Analysis: Chapters I–II

Hamilton introduces the Greek gods as divine beings whose actions offer some preliminary explanations for the mysteries of the world and also shows us just how much the gods resemble humans. They sometimes make mistakes, fight with one another, and in some cases even suffer. This human aspect of the gods cements the link between the divine and the visible world and lends credibility to the explanations the myths set forth, implying that the uncertainty and mystery of nature that surrounds us could be explained by the erratic actions of the gods. So, if it was puzzling to the Greeks that wine could cause drunken happiness and inspiration but also lead to wild, dangerous madness, its duality is reconciled by the stories that depict the dual nature of Dionysus himself. That deeply perplexing condition of the seasons—fields mysteriously lie barren for a third of the year and then break out into beautiful, flowery spring—is accounted for by Demeter’s annual mourning for the loss of her daughter. Dionysus’s duplicity and Demeter’s depression are two very human qualities and allow us to explain otherworldly phenomena with reference to the same characteristics we see in other people in the visible world.

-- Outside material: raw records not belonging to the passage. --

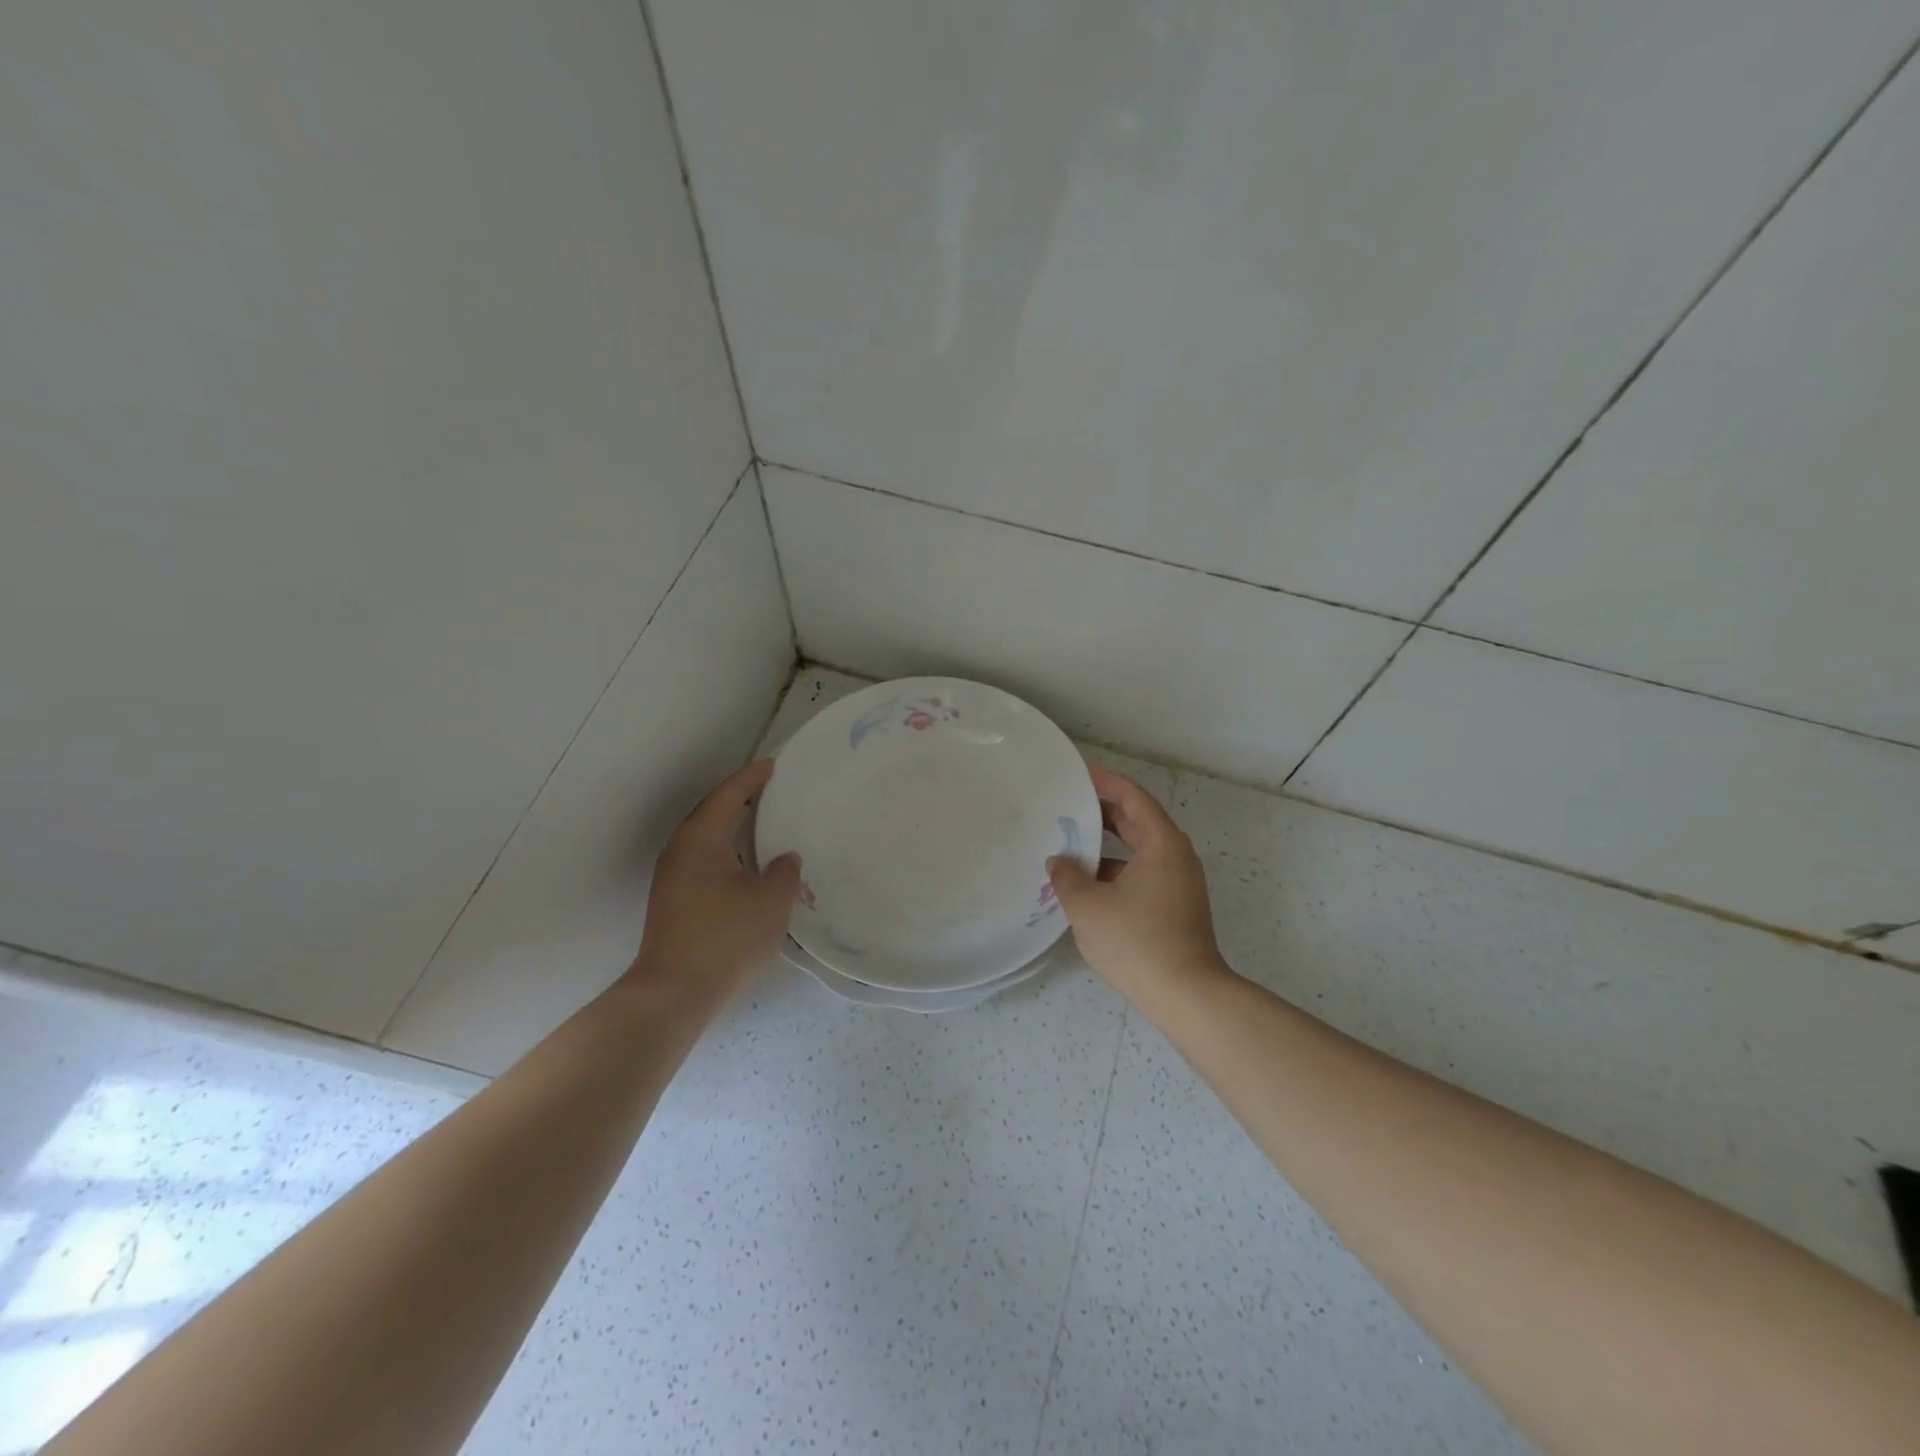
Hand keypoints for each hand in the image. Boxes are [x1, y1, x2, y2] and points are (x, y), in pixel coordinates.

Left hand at [626, 759, 800, 999]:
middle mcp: (681, 849)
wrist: (674, 992)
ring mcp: (672, 875)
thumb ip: (785, 870)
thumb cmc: (726, 937)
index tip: (775, 765)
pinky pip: (703, 858)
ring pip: (707, 837)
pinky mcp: (672, 899)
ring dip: (733, 826)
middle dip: (742, 798)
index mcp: (703, 838)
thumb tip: (784, 858)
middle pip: (713, 811)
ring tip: (764, 824)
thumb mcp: (771, 900)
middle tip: (773, 791)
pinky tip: (746, 865)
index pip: (730, 794)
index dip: (754, 778)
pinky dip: (726, 850)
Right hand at [1048, 764, 1226, 1005]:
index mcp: (1162, 844)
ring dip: (1106, 846)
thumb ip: (1068, 877)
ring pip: (1138, 851)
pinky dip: (1115, 871)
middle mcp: (1175, 857)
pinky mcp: (1175, 907)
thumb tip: (1059, 861)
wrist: (1186, 996)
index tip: (1080, 773)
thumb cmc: (1137, 942)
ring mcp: (1178, 884)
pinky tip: (1086, 885)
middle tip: (1067, 806)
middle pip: (1137, 822)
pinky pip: (1141, 874)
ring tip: (1069, 845)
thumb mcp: (1089, 906)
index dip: (1106, 782)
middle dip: (1102, 813)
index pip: (1132, 798)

As these myths play such a vital role in explaining the innumerable twists and peculiarities of the world, it is no surprise that there is such an enormous cast of characters. The realm of waterways and navigation alone warrants a whole cast of characters in itself. Seafaring and sea trade were critically important to Greek civilization, so the Greeks felt a need to explain the complexities of bodies of water—hence the wide variety of water-oriented gods. The tumult of the seas and rivers can be explained by the warring wishes of their respective gods, just as a stormy sea could signify the anger of Poseidon and a calm sea the beneficence of a sea-nymph. Since much of what occurs in the waters is inexplicable, the Greeks could not ascribe it all to one all-powerful water god, therefore a whole host of divinities were used to explain the wide variety of watery mysteries. The large number of gods and beings thus indicates the complexity the Greeks found in the world around them, which is reflected in the intricate, specific explanations provided by their myths.

The complexity of the myths and the large cast of characters may also be due to the diversity of sources and traditions from which Hamilton compiles her material. She borrows from playwrights and poets whose works span two vastly different cultures and more than a millennium of history. Versions of the same myths differ across these sources, as Greek and Roman cultures had no singular work—like the Bible in Judeo-Christian tradition—to house a definitive version of their stories. Each author was thus an independent inventor, altering the myths to suit his own tastes and purposes. Hamilton herself is a similar kind of reteller, a redefiner and reinterpreter more than a simple collector of stories. She notes multiple versions of her stories, but usually prefers one over others. In any case, her retelling alerts us to the incredible depth of the world of Greek myth.